BRIEF -
Can you reproduce the data beneath, keeping every line exact?

DATA PROVIDED START

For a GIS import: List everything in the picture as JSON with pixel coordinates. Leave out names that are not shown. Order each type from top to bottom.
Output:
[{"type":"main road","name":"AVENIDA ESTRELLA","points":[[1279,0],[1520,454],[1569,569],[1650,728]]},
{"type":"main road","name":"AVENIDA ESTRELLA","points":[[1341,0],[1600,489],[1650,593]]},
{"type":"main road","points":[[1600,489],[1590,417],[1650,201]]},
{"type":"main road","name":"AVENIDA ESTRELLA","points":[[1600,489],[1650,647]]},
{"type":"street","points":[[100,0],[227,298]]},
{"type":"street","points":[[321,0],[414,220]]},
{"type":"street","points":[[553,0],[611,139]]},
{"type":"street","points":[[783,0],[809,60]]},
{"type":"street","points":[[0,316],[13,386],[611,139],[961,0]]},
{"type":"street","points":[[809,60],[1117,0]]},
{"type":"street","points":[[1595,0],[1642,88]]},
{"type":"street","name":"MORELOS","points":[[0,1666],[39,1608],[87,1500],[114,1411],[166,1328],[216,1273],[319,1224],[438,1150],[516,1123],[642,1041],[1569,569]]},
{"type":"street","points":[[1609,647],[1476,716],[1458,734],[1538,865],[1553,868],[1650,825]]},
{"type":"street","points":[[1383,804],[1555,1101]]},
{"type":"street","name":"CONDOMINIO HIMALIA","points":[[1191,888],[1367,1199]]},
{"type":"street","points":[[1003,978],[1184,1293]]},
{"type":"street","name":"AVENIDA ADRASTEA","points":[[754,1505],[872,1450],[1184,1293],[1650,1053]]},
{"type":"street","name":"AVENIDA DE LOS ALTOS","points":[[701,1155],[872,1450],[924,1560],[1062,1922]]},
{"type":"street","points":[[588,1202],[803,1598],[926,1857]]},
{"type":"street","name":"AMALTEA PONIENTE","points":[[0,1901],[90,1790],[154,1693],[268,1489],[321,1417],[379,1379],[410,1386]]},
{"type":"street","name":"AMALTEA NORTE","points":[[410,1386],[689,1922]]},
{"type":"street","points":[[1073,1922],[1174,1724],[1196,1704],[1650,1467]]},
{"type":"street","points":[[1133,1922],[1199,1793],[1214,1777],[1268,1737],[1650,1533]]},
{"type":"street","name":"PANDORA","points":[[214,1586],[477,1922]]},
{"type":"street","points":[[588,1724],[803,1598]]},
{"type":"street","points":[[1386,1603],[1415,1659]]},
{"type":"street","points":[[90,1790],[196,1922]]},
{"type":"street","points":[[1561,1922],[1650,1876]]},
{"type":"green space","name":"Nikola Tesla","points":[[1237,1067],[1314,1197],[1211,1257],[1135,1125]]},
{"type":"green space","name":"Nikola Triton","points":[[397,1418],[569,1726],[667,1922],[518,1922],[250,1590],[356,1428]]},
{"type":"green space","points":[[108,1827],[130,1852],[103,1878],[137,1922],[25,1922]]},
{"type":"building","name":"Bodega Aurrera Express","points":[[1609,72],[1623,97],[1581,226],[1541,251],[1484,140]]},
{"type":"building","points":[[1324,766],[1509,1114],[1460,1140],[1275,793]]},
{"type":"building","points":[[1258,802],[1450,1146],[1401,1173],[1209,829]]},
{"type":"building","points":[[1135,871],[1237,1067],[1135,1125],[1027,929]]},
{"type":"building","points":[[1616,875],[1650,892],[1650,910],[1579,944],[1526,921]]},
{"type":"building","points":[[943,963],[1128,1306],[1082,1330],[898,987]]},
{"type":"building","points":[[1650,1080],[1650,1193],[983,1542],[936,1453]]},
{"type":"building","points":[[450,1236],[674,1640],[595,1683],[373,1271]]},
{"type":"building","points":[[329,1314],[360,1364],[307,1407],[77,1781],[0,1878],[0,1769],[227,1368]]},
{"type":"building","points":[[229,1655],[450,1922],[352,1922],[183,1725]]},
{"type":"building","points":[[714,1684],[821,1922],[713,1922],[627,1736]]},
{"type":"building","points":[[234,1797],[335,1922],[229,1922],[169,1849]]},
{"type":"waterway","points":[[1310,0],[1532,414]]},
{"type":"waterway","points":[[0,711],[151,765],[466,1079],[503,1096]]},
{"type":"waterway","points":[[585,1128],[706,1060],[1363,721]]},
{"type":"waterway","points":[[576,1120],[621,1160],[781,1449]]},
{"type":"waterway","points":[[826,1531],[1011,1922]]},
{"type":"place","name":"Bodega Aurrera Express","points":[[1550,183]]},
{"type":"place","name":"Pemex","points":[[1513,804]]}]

DATA PROVIDED END

RESPONSE TO THE TASK -
For a GIS import: List everything in the picture as JSON with pixel coordinates. Leave out names that are not shown. Order each type from top to bottom.
Output:
[{"type":"main road","name":"AVENIDA ESTRELLA","points":[[1279,0],[1520,454],[1569,569],[1650,728]]},
{"type":"main road","name":"AVENIDA ESTRELLA","points":[[1341,0],[1600,489],[1650,593]]},
{"type":"main road","points":[[1600,489],[1590,417],[1650,201]]},
{"type":"main road","name":"AVENIDA ESTRELLA","points":[[1600,489],[1650,647]]},
{"type":"street","points":[[100,0],[227,298]]},
{"type":"street","points":[[321,0],[414,220]]},
{"type":"street","points":[[553,0],[611,139]]},
{"type":"street","points":[[783,0],[809,60]]},
{"type":"street","points":[[0,316],[13,386],[611,139],[961,0]]},
{"type":"street","points":[[809,60],[1117,0]]},
{"type":"street","points":[[1595,0],[1642,88]]},
{"type":"street","name":"MORELOS","points":[[0,1666],[39,1608],[87,1500],[114,1411],[166,1328],[216,1273],[319,1224],[438,1150],[516,1123],[642,1041],[1569,569]]},
{"type":"street","points":[[1609,647],[1476,716],[1458,734],[1538,865],[1553,868],[1650,825]]},
{"type":"street","points":[[1383,804],[1555,1101]]},
{"type":"street","name":"CONDOMINIO HIMALIA","points":[[1191,888],[1367,1199]]},
{"type":"street","points":[[1003,978],[1184,1293]]},
{"type":"street","name":"AVENIDA ADRASTEA","points":[[754,1505],[872,1450],[1184,1293],[1650,1053]]},
{"type":"street","name":"AVENIDA DE LOS ALTOS","points":[[701,1155],[872,1450],[924,1560],[1062,1922]]},
{"type":"street","points":[[588,1202],[803,1598],[926,1857]]},
{"type":"street","name":"AMALTEA PONIENTE","points":[[0,1901],[90,1790],[154,1693],[268,1489],[321,1417],[379,1379],[410,1386]]},
{"type":"street","name":"AMALTEA NORTE","points":[[410,1386],[689,1922]]},
{"type":"street","points":[[1073,1922],[1174,1724],[1196,1704],[1650,1467]]},
{"type":"street","points":[[1133,1922],[1199,1793],[1214,1777],[1268,1737],[1650,1533]]},
{"type":"street","name":"PANDORA","points":[[214,1586],[477,1922]]},
{"type":"street","points":[[588,1724],[803,1598]]},
{"type":"street","points":[[1386,1603],[1415,1659]]},
{"type":"street","points":[[90,1790],[196,1922]]},
{"type":"street","points":[[1561,1922],[1650,1876]]},
{"type":"green space","name":"Nikola Tesla","points":[[1237,1067],[1314,1197],[1211,1257],[1135,1125]]},
{"type":"green space","name":"Nikola Triton","points":[[397,1418],[569,1726],[667,1922],[518,1922],[250,1590],[356,1428]]},
{"type":"green space","points":[[108,1827],[130,1852],[103,1878],[137,1922],[25,1922]]},
{"type":"building","name":"Bodega Aurrera Express","points":[[1609,72],[1623,97],[1581,226],[1541,251],[1484,140]]},
{"type":"building","points":[[1324,766],[1509,1114],[1460,1140],[1275,793]]},
{"type":"building","points":[[1258,802],[1450,1146],[1401,1173],[1209,829]]},
{"type":"building","points":[[1135,871],[1237,1067],[1135,1125],[1027,929]]},
{"type":"building","points":[[1616,875],[1650,892],[1650,910],[1579,944],[1526,921]]},
{"type":"building","points":[[943,963],[1128,1306],[1082,1330],[898,987]]},
{"type":"building","points":[[1650,1080],[1650,1193],[983,1542],[936,1453]]},
{"type":"building","points":[[450,1236],[674,1640],[595,1683],[373,1271]]},
{"type":"building","points":[[329,1314],[360,1364],[307,1407],[77,1781],[0,1878],[0,1769],[227,1368]]},
{"type":"building","points":[[229,1655],[450,1922],[352,1922],[183,1725]]},
{"type":"building","points":[[714,1684],[821,1922],[713,1922],[627,1736]]},
{"type":"building","points":[[234,1797],[335,1922],[229,1922],[169,1849]]},
{"type":"waterway","points":[[1310,0],[1532,414]]},
{"type":"waterway","points":[[0,711],[151,765],[466,1079],[503,1096]]},
{"type":"waterway","points":[[585,1128],[706,1060],[1363,721]]},
{"type":"waterway","points":[[576,1120],[621,1160],[781,1449]]},
{"type":"waterway","points":[[826,1531],[1011,1922]]},
{"type":"place","name":"Bodega Aurrera Express","points":[[1550,183]]},
{"type":"place","name":"Pemex","points":[[1513,804]]}]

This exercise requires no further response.